─── Vorliegender Text ───

Mülheim. .

Kunst erobert sich zunehmend mehr den Stadtraum, geht dorthin, wo die Menschen leben, eine Gesellschaft im Umbruch und auf der Suche danach ist, wie die Zukunft aussehen kann: in der Außensicht und der Innenschau. Die Eichbaumoper, performative Stadtrundgänge und Schlimm City sind einige Beispiele dafür. „Ich glaube“, sagt Holger Bergmann, „dass es im Kern bei all den Projekten darum geht, wie erfindet man heute darstellendes Spiel neu, in der Stadt verortet, aber mit einer Bedeutung, die nicht nur auf den Stadtraum bezogen ist“, so der Künstlerische Leiter Ringlokschuppen.

Den Stadtraum als Möglichkeitsraum für die Bühne entdecken. Überörtlich haben das Gruppen wie Rimini Protokoll oder der Autor und Regisseur René Pollesch viel beachtet praktisch erprobt. Beide kommen vom „Institut für Angewandte Theaterwissenschaften“ in Gießen. Dort promovierte und studierte auch der norwegische Regisseur Tore Vagn Lid, der mit seiner Auseinandersetzung von Brechts „Maßnahme“ 2008 bei den Salzburger Festspielen für Aufsehen sorgte.

─── Vorliegende Einträge ───

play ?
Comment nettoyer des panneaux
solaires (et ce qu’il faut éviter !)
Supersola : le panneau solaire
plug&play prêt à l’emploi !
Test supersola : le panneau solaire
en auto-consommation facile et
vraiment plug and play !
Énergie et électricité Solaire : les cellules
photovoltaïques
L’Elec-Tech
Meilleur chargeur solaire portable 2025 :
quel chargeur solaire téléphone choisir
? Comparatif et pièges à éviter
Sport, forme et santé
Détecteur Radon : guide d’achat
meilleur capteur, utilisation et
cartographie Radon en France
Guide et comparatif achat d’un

───

[Aufgaben]
1. Aktualisieren Sie im Text über Kunst im Stadtraum alles von „Den Stadtraum als“ bis hinunter zu „für Aufsehen sorgte.“, indem Sie „Salzburger Festspielen“ durch „Bregenzer Festspielen“ ersetzen.
2. Schreiben Sie sämtliche Zeilen der Einträge unverändert ab.

[Nummerierte Antworten]
1.
Den Stadtraum als Möglichkeitsraum für die Bühne entdecken. Überörtlich haben das Gruppen wie Rimini Protokoll oder der Autor und Regisseur René Pollesch viel beachtet praktisch erprobt. Beide kommen vom „Institut für Angewandte Theaterwissenschaften“ in Gießen. Dort promovierte und studierte auch der norwegische Regisseur Tore Vagn Lid, der mit seiner Auseinandersetzung von Brechts „Maßnahme“ 2008 bei den Bregenzer Festspielen für Aufsehen sorgte.

2.
play ?
Comment nettoyer des panneaux
solaires (et ce qu’il faut éviter !)
Supersola : le panneau solaire
plug&play prêt à l’emploi !
Test supersola : le panneau solaire
en auto-consommation facile et
vraiment plug and play !
Énergie et électricité Solaire : les cellules
photovoltaïques
L’Elec-Tech
Meilleur chargeur solaire portable 2025 :
quel chargeur solaire téléphone choisir
? Comparatif et pièges à éviter
Sport, forme et santé
Détecteur Radon : guide d’achat
meilleur capteur, utilisation et
cartographie Radon en France
Guide et comparatif achat d’un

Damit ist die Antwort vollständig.